A breakdown of Wednesday’s quarter-final blockbuster between Djokovic and Zverev.

Top seed Novak Djokovic will face No.5 seed Alexander Zverev in the Roland-Garros quarter-finals on Wednesday on Court Philippe-Chatrier.

Here’s a look at the main talking points surrounding that match-up.

Zverev could join elite company

Djokovic and Zverev are locked at 2-2 in previous meetings, with the 22-year-old German triumphing in their most recent clash in the title decider of the ATP Finals in London last November.

Zverev also won their only previous clay showdown, in the Rome final two years ago.

There are 80 players who have played Djokovic on four or more occasions, and only one of them has a winning record against the Serb – Andy Roddick (5-4).
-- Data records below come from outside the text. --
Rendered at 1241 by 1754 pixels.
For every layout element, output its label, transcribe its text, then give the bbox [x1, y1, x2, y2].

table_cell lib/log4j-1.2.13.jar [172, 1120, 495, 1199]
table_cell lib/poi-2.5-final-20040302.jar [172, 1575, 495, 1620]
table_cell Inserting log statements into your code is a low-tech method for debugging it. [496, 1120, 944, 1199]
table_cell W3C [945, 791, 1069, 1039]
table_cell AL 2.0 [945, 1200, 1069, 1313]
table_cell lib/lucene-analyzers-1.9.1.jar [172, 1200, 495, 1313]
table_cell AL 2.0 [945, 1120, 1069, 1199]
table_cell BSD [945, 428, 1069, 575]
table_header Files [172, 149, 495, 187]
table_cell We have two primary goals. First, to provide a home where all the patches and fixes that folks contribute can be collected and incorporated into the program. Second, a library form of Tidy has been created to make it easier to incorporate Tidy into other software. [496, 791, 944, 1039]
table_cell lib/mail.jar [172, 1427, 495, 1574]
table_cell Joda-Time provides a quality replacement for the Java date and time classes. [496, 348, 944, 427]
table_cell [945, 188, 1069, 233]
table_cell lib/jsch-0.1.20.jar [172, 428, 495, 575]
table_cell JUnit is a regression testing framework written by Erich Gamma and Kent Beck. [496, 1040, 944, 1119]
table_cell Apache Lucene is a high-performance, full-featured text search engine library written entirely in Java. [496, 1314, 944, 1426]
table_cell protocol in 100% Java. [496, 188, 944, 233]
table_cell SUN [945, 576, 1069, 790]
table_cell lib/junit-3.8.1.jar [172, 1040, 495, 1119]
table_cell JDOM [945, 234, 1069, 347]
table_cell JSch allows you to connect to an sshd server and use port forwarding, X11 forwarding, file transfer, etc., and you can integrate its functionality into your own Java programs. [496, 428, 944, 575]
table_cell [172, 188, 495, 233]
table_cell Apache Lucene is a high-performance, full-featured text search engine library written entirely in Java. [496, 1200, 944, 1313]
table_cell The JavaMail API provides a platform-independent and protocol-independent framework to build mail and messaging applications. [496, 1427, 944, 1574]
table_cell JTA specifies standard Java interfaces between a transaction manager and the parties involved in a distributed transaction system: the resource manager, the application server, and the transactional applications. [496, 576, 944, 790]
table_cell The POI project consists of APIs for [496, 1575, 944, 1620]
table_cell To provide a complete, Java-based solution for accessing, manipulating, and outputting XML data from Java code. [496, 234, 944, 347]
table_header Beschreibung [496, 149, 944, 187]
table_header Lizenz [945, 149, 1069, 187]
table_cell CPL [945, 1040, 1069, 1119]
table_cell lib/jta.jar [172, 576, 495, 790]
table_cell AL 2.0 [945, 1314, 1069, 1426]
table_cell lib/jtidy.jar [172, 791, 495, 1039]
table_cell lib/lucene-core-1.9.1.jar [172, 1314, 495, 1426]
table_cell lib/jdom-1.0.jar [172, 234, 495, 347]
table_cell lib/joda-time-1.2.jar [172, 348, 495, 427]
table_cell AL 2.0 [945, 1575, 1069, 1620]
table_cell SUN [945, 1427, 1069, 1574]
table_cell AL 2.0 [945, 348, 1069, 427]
If Zverev wins on Wednesday, he would be just the second man to have a positive head-to-head against Djokovic, joining Roddick in that elite club.


First face-off at a major

This will be the first time Djokovic and Zverev play each other at a Grand Slam or in a best-of-five match. Their four previous meetings have never gone to a deciding set.

Novak nearly untouchable on serve

Djokovic leads the tournament in points won behind the first serve (84%) and has held serve in 50/52 service games so far.

Zverev’s 61 aces struck through his first four matches place him second on the tournament leaderboard for most aces (Djokovic has hit just 24). But the young German dropped serve 17 times so far this tournament.

Fatigue could prove a factor

Djokovic has breezed through his matches, spending just 6hr 46min on court en route to the last eight, and losing no more than four games per set.

Zverev in comparison has battled through 12hr 5min of tennis this fortnight, dropping five sets in total and facing tough opponents like Dusan Lajovic and Fabio Fognini. It will be interesting to see if he will have much energy to challenge Djokovic on Wednesday.

Happy to fly under the radar

With many eyes on Rafael Nadal, Djokovic, Roger Federer, Dominic Thiem and Stan Wawrinka here, Zverev hasn’t really been in the spotlight much in Paris and he says he prefers it this way.

“For me, the best thing that could have happened for me is how good [Stefanos] Tsitsipas’ clay-court season was. That was the best thing that could have happened to me, to be honest,” Zverev admitted to reporters when asked if flying under the radar has helped him this tournament.

“I actually do believe that. I’m happy for him… But, yeah, as I said, he was kind of the new superstar all of a sudden. And for me, it was actually quite a nice thing that not all of the attention of the kind of Next Gen thing is only going towards my way.”

Gulf in experience

Djokovic is into an all-time record 10th consecutive Roland-Garros quarter-final, and is looking to make further history by winning a fourth straight Grand Slam for a second time in his career – a feat that has never been achieved in the Open Era. Zverev, who has had great results on the ATP tour, has not been able to duplicate that success at the majors, and will be contesting just his second Grand Slam quarter-final.

Some would think that Djokovic should be worried about not being battle-tested this tournament, but the 32-year-old is unconcerned by that.

“I don’t mind cruising along, to be honest,” Djokovic said with a smile after his fourth-round win on Monday. “I have plenty of experience, I think, dealing with situations where you’re facing break points or where it’s tense.”